━━ PROVIDED INFORMATION
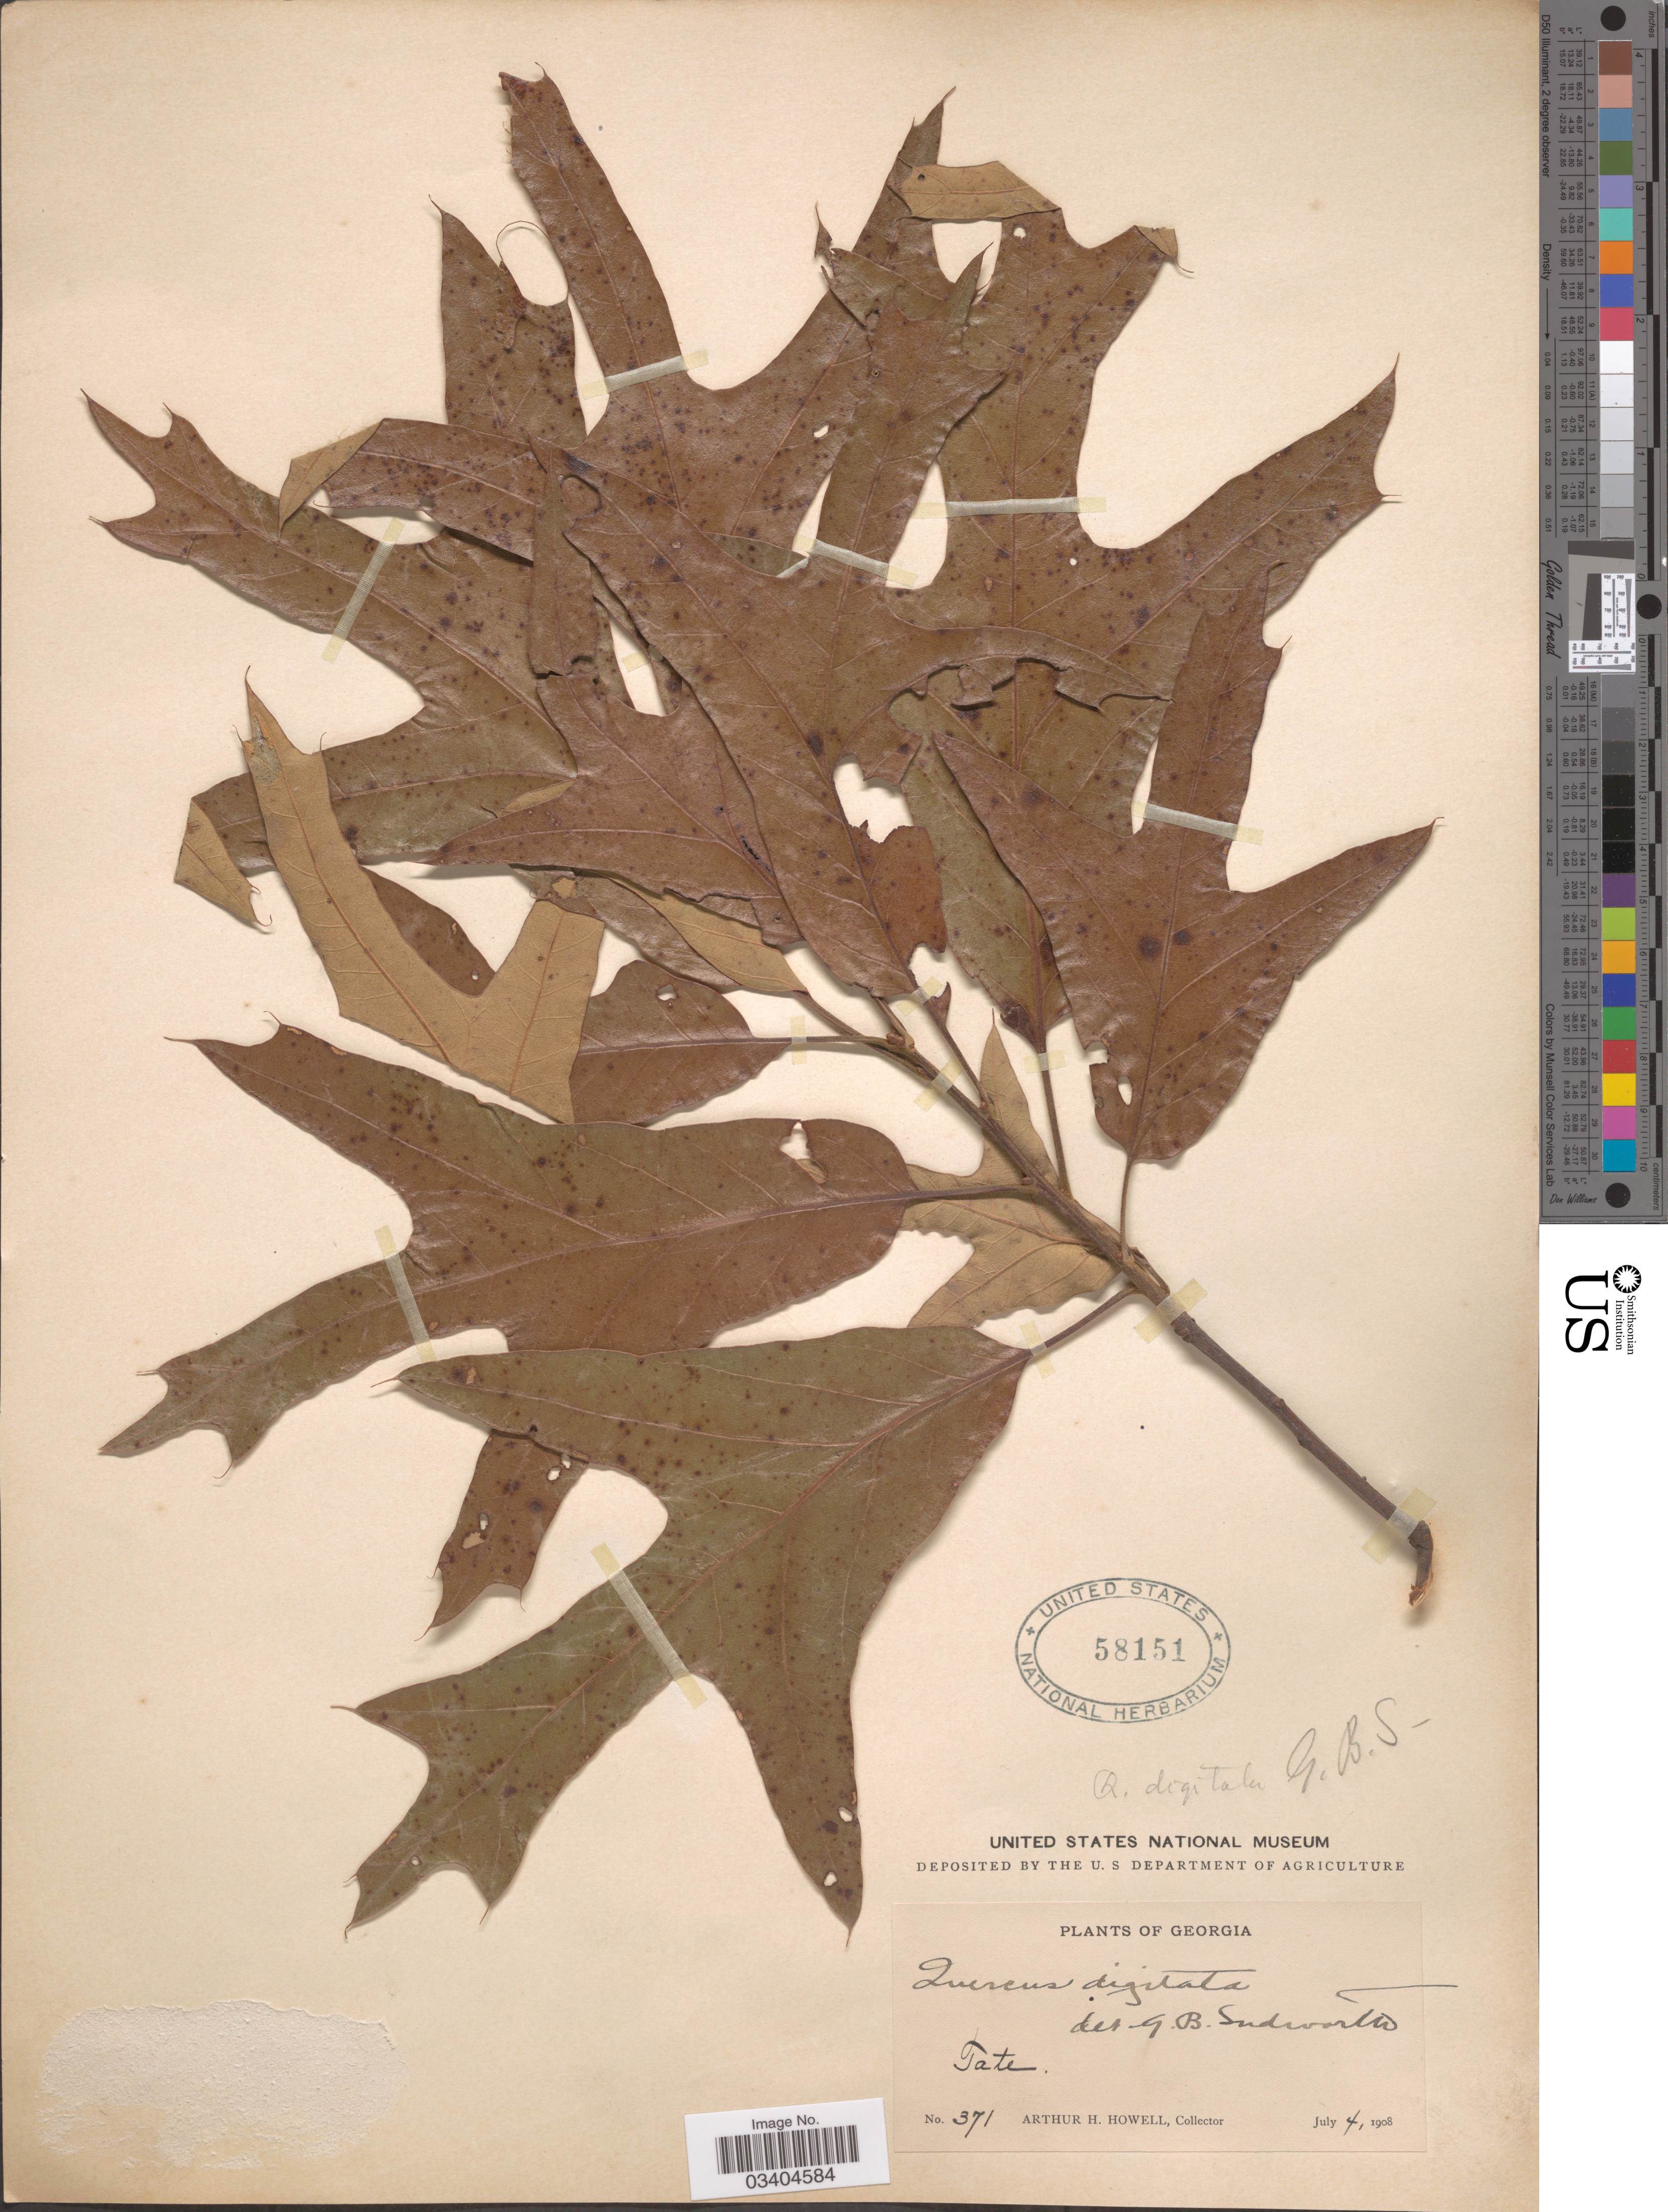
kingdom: Plantae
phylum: Tracheophyta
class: Magnoliopsida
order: Fagales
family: Fagaceae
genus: Quercus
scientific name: Quercus falcata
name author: Michx.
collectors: A. H. Howell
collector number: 371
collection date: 1908-07-04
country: United States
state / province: Georgia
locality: Tate.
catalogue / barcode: US 58151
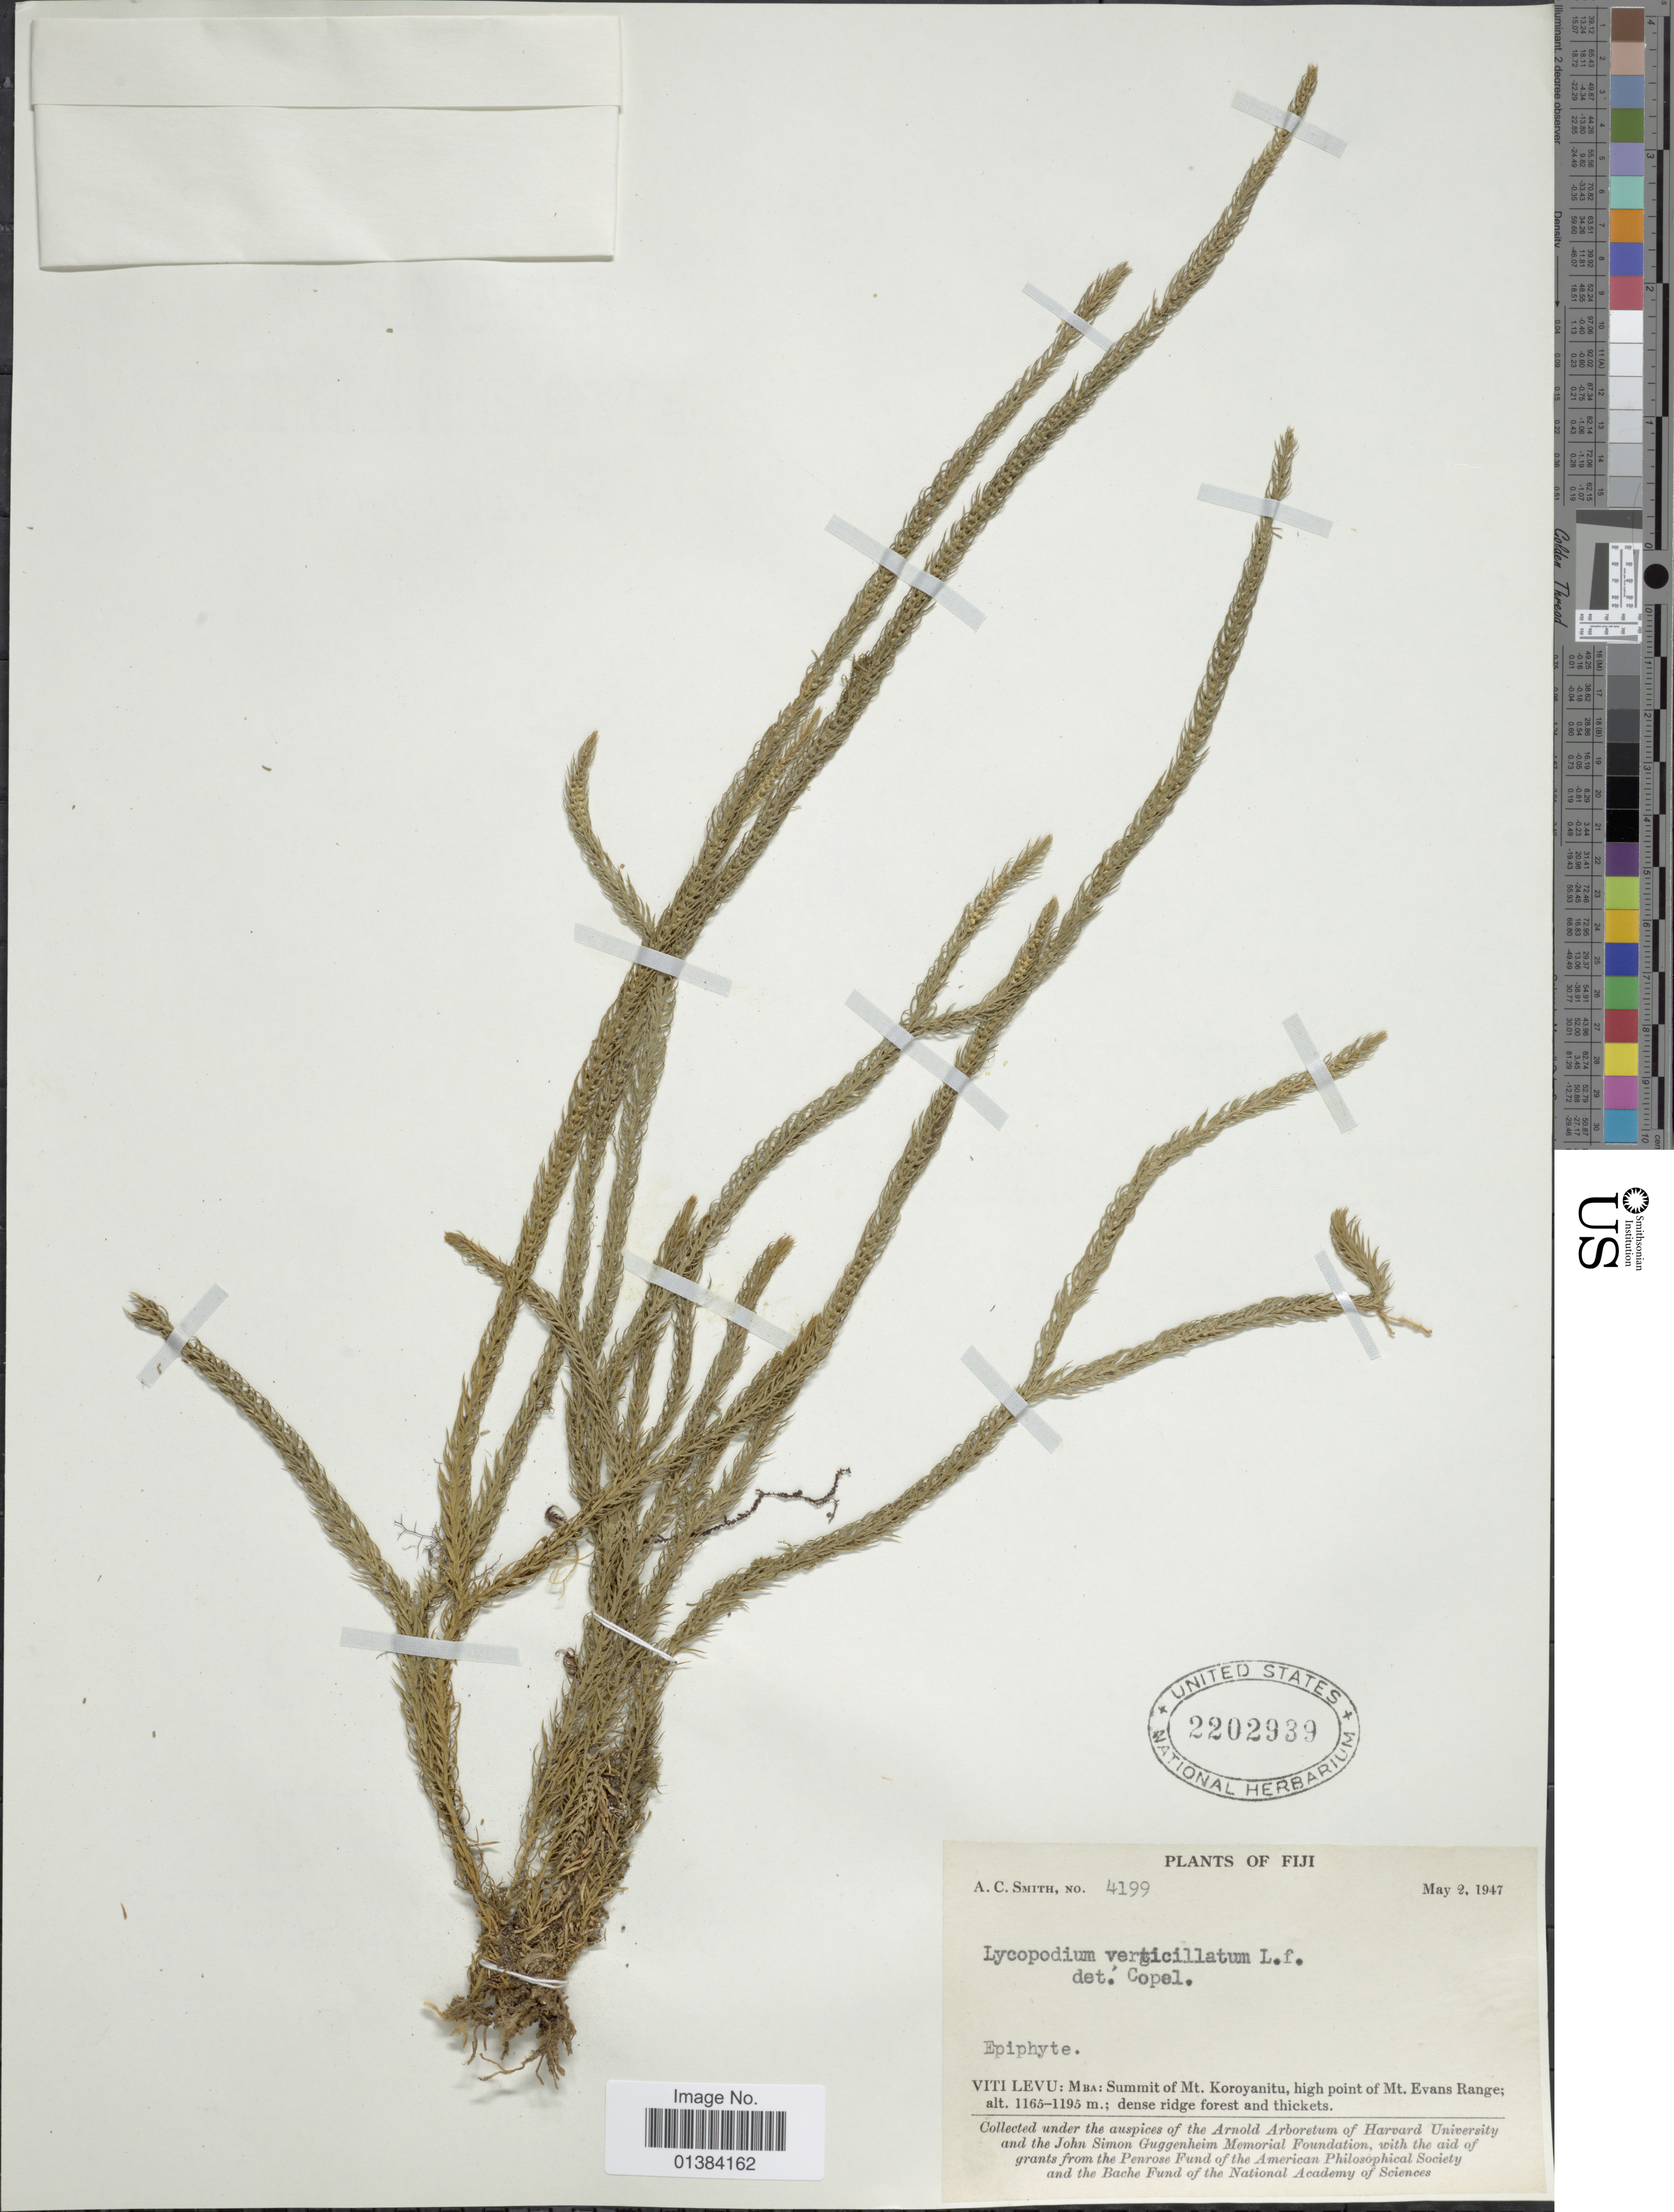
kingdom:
━━━━
PROBLEM DESCRIPTION: Reproduce every line of the material verbatim, omitting the pictures.

ANSWER TO THE TASK:
kingdom: Plantae
phylum: Tracheophyta
class: Magnoliopsida
order: Fagales
family: Fagaceae
genus: Quercus
scientific name: Quercus falcata
name author: Michx.
collectors: A. H. Howell
collector number: 371
collection date: 1908-07-04
country: United States
state / province: Georgia
locality: Tate.
catalogue / barcode: US 58151
kingdom:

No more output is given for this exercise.